Last week Cisco (Nasdaq: CSCO) announced it is buying OpenDNS for the healthy price tag of $625 million. It’s nice if you can get it. The deal shows Cisco realizes the urgency of being positioned in security and, especially, having a cloud security solution.
Cisco was already an investor in OpenDNS, which protects against malware, botnets, and phishing at the Domain Name Server (DNS) layer of the Web. Combined with Cisco’s purchase of SourceFire in 2013 for $2.7 billion and you have a $3.5 billion investment in emerging security technology. In the last year, Cisco has also purchased malware analysis business ThreatGRID and security advisory firm Neohapsis.
Industry sources said they were surprised by the size of the deal. OpenDNS is believed to have revenues in the $100 million range, giving it a valuation more than 6 times revenues. It’s clear that security startups around the world are celebrating their healthy bump in value after this deal.
So the big question: What does this mean for Cisco’s security strategy, and where is it going? Security is a huge opportunity for new CEO Chuck Robbins, and this is his first big deal. Will security be Cisco’s big focus?
The most important thing about OpenDNS is that it is a pure cloud security product — based on a Software-as-a-Service (SaaS) model. Another interesting thing is that OpenDNS integrates with firewall and intrusion detection systems from Checkpoint Software and FireEye. Will Cisco toss those out and plug in its own products?
One interest thing I’ve found is that a group of leading “best-of-breed” security technology companies — Checkpoint, Cyberark, Fortinet, Fireye, Qualys, Palo Alto Networks, and Proofpoint — are dominating the revenue growth in this market. Those seven companies have generated an average of 24% compound annual growth over four years.
Some of the fast growth for these up-and-coming players is due to starting from a smaller base. Cisco actually leads the security category, according to numbers from research firms such as Infonetics, with close to 35% market share. But the best-of-breed players have been chipping away with steady market-share gains.
The problem for Cisco is that even though it has large market share, from a marketing perspective it is not always thought of as a leading security vendor. It’s thought of as a networking hardware company.
As Cisco looks to fold in OpenDNS, which is focused on protecting Web domains with SaaS security, it will need to flesh out its cloud-based model. It’s got a lot of products, and the security nomenclature and categories can be confusing. A look at the products and strategies that make up Cisco’s security portfolio include Cisco Advanced Malware Protection (AMP) — derived from the SourceFire acquisition — Firepower Intrusion Prevention System (IPS), Cisco Cloud Web Security, Cognitive Threat Analysis (CTA), Adaptive Security Appliance, and Identity Services Engine. In addition, Cisco has partnered with Elastica to offer Cloud Access Security Broker (CASB) services.
At the same time, Cisco says that its Software-Defined Networking platform, Application-Centric Infrastructure (ACI), will include new security features, such as the integration of Firepower IPS. This product is available as software or loaded on an appliance.

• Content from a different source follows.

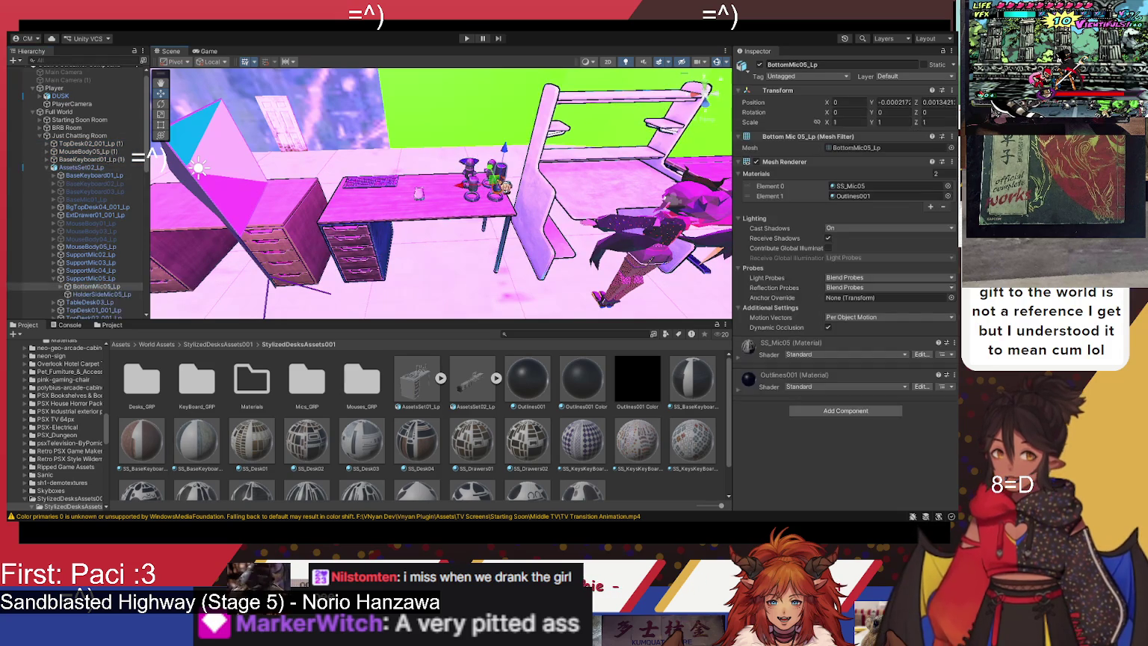
key("f")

So, there is no doubt that Cisco is serious about piecing together a broad security strategy, which now includes OpenDNS. But what is the broader vision for security in the cloud? We await with interest to see how Cisco can tie together AMP (Sourcefire), ACI, Firepower IPS, and OpenDNS and how these products will work together in a new cloud environment — perhaps with a powerful new SaaS model.
We’re waiting to see who can become the Salesforce of Security. CEO Robbins has a great platform to build on — it will be interesting to see if he can craft Cisco’s security position into a leading cloud security brand.